I am trying to understand simultaneous multithreading (SMT) but I have just run into a problem.
Here is what I figured out so far
SMT requires a superscalar processor to work. Both technologies - superscalar and SMT - allow to execute multiple instructions at the same time. Whilst a "simple" superscalar processor requires all instruction executed / issued within one cycle to be part of a single thread, SMT allows to execute instructions of different threads at the same time. SMT is advantageous over superscalar processors because the instructions of a single thread do often have dependency meaning that we cannot execute them all at the same time. Instructions of different threads do not have these dependencies allowing us to execute a larger number of instructions at the same time.
I hope I got that right so far.
Here is the problem I have
SMT is said to be a mix of superscalar processors and interleaved / temporal multithreading. Personally, I cannot see how interleaved multithreading is involved in SMT.
Interleaved multithreading is better than no multithreading. That's because interleaved multithreading allows a context switch when high latency events (e.g. cache misses) occurs. Whilst the information is loaded into the cache, the processor can carry on with a different thread which increases the performance.
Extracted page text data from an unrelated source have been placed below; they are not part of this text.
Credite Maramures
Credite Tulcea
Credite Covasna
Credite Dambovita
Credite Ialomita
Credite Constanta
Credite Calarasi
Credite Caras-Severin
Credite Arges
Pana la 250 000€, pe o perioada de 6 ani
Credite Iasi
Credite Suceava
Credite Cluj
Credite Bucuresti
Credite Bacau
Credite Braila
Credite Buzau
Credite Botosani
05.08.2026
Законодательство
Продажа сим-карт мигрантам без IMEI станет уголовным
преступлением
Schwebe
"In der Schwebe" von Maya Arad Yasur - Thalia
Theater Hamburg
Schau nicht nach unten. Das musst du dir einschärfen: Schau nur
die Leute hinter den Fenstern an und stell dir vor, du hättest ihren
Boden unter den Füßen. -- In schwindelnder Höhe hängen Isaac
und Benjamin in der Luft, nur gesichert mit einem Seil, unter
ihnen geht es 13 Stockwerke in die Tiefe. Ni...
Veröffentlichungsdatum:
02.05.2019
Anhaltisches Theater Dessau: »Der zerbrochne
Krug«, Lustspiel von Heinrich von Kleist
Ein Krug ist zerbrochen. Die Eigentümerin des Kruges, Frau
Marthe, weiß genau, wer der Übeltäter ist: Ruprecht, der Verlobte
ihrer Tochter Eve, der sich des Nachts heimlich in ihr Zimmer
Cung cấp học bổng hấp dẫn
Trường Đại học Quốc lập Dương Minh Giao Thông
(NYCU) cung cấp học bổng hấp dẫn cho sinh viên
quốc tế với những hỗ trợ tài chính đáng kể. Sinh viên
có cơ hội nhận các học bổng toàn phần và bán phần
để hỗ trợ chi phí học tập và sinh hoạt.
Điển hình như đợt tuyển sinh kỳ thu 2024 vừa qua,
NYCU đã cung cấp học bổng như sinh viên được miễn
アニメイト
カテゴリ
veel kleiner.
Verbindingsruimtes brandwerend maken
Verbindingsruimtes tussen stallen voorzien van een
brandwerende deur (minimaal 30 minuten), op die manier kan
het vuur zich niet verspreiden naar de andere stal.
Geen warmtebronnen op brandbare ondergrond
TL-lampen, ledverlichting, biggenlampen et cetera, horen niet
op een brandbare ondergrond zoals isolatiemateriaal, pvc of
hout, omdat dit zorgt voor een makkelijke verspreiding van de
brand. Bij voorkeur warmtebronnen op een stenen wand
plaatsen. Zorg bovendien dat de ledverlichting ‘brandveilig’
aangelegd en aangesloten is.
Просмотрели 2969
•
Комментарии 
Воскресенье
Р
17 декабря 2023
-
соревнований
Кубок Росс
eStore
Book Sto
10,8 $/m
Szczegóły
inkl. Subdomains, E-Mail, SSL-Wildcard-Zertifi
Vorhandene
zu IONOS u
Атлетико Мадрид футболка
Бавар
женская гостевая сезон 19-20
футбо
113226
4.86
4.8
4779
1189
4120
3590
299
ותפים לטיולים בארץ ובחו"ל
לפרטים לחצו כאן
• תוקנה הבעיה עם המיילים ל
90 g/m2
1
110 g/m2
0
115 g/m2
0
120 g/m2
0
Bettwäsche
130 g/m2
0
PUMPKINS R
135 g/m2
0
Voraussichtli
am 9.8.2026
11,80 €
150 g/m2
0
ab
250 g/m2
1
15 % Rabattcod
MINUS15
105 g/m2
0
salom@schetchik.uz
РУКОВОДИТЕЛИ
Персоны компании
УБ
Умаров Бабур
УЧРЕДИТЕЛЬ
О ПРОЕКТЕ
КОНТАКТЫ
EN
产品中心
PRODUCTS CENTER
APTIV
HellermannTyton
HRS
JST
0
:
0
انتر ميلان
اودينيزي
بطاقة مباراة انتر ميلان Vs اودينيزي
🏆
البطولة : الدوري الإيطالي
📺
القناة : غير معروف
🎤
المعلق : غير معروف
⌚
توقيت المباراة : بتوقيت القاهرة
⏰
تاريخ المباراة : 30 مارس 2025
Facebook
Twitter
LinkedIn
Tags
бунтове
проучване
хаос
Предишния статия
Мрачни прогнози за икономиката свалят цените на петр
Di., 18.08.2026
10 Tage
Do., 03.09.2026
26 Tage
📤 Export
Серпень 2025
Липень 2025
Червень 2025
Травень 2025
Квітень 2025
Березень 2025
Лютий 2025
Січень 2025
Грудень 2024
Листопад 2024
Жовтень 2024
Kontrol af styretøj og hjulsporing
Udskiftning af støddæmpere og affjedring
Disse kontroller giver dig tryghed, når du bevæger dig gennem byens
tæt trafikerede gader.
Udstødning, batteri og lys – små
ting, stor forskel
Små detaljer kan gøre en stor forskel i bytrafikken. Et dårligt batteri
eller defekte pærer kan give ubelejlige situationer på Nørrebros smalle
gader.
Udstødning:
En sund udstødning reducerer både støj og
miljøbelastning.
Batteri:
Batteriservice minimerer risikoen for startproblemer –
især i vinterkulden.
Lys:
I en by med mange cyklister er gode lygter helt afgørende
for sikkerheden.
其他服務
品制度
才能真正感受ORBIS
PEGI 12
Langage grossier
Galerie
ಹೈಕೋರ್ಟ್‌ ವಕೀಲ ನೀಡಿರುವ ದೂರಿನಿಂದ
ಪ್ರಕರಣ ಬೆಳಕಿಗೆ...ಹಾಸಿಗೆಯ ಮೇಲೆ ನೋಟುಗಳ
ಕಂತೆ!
I wonder if SMT also makes use of interleaved multithreading. Or, to put it into a question, what happens when high latency events occur in a SMT architecture?
Example of what I was thinking of
Let's assume we have got a 4-way-superscalar SMT processor and there are 5 different threads waiting to be executed. Let's also assume that the instructions of each thread are dependent of the previous instruction in a way that requires to only execute one instruction of each thread at a time.
If there aren't any high latency events, i figure the execution of the instruction could look somehow like that (each number and color correspond to a thread.):
We would just be sequentially executing the first 4 threads using the processor ideally. Thread 5 just needs to wait until another thread is finished.
What I really want to figure out is, what happens if a high latency event occurs. Let's assume that situation to be the same but this time thread one runs into a cache miss at the first instruction. What happens could look somehow like this:
Cache miss without multithreading
We would have to wait until the information from the memory is loaded. Unless we are additionally using interleaving multithreading such as block interleaving with switch-on-cache-miss. Then it could look like one of these:
Cache miss with multithreading
I found pictures only which might suggest that SMT uses some kind of fine grain multithreading but I couldn't find any information to really confirm this.
I would be really thankful if someone could help me to understand how this part of SMT works. This detail is driving me crazy!